A retrospective multicenter pharmacogenetic association study was performed in 136 clear-cell mRCC patients treated with sunitinib. A total of 30 polymorphisms in 11 candidate genes, together with clinical characteristics were tested univariately for association with PFS as primary and OS as secondary outcome. Candidate variables with P < 0.1 were analyzed in a multivariate Cox regression model.
Multivariate analysis showed that PFS was significantly improved when an A-allele was present in CYP3A5 6986A/G [hazard ratio (HR), 0.27; P = 0.032], a CAT copy was absent in the NR1I3 haplotype (5719C/T, 7738A/C, 7837T/G; HR, 1.76; P = 0.017) and a TCG copy was present in the ABCB1 haplotype (3435C/T, 1236C/T, 2677G/T; HR, 0.52; P = 0.033). Carriers with a favorable genetic profile (n = 95) had an improved PFS and OS as compared with noncarriers (median PFS and OS: 13.1 versus 7.5 months and 19.9 versus 12.3 months). Next to the genetic variants, the Memorial Sloan-Kettering Cancer Center prognostic criteria were associated with PFS and OS (HR, 1.99 and 2.27; P < 0.001).

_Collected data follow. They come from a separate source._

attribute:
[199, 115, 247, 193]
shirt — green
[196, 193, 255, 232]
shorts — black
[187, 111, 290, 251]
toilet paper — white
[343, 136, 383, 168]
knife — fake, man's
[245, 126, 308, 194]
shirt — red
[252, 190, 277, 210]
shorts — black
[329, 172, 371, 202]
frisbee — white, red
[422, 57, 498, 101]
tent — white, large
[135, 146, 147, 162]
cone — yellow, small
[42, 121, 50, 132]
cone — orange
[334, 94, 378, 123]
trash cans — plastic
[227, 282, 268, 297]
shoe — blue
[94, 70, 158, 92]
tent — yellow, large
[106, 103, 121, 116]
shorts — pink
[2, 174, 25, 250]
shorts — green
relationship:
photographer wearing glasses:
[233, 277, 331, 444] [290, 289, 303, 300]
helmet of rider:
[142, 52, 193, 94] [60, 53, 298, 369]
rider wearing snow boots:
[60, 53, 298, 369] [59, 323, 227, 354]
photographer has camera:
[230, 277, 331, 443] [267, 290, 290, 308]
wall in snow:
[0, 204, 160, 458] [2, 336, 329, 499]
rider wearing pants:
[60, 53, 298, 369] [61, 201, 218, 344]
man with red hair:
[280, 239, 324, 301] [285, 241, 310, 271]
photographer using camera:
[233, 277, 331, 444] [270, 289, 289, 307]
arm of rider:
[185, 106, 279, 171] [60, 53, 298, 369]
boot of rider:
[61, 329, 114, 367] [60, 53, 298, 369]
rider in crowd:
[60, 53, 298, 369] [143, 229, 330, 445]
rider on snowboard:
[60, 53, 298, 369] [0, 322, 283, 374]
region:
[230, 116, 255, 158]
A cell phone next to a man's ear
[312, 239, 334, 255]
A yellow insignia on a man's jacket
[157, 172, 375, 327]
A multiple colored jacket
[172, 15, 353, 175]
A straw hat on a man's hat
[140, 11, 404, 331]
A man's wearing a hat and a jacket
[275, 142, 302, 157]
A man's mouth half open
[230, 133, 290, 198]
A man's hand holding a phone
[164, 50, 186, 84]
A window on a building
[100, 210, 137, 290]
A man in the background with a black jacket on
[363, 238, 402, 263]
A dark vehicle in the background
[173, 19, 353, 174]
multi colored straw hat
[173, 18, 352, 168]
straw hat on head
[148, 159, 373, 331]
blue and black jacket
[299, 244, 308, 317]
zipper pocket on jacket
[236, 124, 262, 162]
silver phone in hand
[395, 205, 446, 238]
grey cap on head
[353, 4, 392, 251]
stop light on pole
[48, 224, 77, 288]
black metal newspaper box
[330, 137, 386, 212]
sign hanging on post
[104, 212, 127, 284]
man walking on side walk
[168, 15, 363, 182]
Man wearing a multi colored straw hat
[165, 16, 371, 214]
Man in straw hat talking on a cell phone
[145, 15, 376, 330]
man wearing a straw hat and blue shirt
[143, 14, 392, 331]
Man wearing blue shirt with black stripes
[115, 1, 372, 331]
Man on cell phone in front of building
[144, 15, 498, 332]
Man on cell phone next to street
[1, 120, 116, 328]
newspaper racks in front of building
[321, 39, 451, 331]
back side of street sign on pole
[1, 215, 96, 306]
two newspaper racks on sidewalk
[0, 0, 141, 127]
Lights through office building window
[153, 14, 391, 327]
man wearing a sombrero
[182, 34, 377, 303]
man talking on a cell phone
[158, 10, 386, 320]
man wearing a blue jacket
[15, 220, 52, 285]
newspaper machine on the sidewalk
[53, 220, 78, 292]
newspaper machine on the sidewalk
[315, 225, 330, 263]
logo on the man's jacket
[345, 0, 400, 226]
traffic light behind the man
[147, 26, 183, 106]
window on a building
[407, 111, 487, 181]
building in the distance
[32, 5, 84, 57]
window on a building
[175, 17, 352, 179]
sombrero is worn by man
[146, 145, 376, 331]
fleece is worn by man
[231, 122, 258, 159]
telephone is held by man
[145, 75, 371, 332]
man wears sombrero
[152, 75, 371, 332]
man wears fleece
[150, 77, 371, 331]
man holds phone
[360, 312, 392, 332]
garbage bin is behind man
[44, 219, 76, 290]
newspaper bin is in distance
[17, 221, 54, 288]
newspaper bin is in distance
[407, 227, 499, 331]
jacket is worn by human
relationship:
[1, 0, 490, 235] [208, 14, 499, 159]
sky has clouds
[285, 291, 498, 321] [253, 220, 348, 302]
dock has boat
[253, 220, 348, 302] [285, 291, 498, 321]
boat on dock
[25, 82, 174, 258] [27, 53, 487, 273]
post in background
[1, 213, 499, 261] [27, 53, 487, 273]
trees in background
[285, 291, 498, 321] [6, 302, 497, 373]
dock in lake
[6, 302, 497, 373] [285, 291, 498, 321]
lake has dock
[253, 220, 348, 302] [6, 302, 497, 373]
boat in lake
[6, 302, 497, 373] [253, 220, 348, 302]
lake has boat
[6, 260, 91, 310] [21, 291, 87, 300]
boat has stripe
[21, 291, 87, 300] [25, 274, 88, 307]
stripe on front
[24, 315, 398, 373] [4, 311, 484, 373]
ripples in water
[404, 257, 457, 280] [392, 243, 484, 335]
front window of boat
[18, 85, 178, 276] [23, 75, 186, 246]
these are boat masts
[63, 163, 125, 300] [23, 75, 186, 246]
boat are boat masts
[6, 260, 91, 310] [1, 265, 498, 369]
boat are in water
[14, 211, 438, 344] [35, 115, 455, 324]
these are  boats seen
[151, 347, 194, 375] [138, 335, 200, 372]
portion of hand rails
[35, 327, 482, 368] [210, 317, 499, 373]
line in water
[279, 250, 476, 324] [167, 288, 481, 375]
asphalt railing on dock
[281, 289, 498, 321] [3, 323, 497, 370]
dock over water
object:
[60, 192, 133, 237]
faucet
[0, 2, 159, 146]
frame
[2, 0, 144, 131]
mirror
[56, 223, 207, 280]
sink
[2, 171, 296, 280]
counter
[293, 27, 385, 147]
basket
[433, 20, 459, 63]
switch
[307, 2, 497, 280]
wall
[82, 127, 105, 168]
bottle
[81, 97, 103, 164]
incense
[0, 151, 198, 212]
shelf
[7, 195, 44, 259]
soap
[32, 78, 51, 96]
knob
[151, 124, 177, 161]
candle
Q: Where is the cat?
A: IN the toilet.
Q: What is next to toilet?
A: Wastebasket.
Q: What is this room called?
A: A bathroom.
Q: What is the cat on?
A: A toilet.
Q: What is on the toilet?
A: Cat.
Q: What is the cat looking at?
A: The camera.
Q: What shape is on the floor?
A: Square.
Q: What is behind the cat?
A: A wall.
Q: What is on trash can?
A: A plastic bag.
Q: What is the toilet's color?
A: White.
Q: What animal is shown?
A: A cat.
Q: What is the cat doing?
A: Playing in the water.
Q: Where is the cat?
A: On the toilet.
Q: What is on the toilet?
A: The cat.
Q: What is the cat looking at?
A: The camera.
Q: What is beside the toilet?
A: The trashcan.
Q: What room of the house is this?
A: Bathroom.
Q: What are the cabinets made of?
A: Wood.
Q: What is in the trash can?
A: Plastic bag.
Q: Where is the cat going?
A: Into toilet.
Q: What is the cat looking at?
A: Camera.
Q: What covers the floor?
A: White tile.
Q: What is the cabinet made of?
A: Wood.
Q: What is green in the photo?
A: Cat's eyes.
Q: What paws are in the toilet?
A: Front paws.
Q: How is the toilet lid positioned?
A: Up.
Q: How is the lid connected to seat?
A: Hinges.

This exploratory study shows that genetic polymorphisms in three genes involved in sunitinib pharmacokinetics are associated with PFS in mRCC patients treated with this drug. These findings advocate prospective validation and further elucidation of these genetic determinants in relation to sunitinib exposure and efficacy.
本研究旨在鉴定与舒尼替尼药代动力学和药效学相关的遗传多态性,这些多态性与接受舒尼替尼治疗的透明细胞转移性肾细胞癌(mRCC)患者的无进展生存期(PFS)和/或总生存期(OS)延长相关。
对 136 名接受舒尼替尼治疗的透明细胞 mRCC 患者进行了回顾性多中心药物遗传学关联研究。共检测了 11 个候选基因中的 30 个多态性,以及临床特征,作为主要终点 PFS 和次要终点 OS 的关联因素进行了单变量分析。对 P < 0.1 的候选变量进行了多变量 Cox 回归模型分析。
多变量分析显示,当 CYP3A5 6986A/G 存在 A 等位基因时(风险比 [HR],0.27;P = 0.032),NR1I3 单倍型中不存在 CAT 拷贝(5719C/T、7738A/C、7837T/G;HR,1.76;P = 0.017),ABCB1 单倍型中存在 TCG 拷贝(3435C/T、1236C/T、2677G/T;HR,0.52;P = 0.033)时,PFS 显著改善。具有有利遗传特征的携带者(n = 95)与非携带者相比,PFS 和 OS 得到改善(中位 PFS 和 OS:13.1 个月与 7.5 个月,19.9 个月与 12.3 个月)。除了遗传变异外,纪念斯隆-凯特琳癌症中心的预后标准与 PFS 和 OS 相关(HR,1.99 和 2.27;P < 0.001)。
这项探索性研究表明,参与舒尼替尼药代动力学的三个基因中的遗传多态性与接受该药物治疗的 mRCC 患者的 PFS 相关。这些发现主张对这些遗传决定因素进行前瞻性验证,并进一步阐明它们与舒尼替尼暴露和疗效的关系。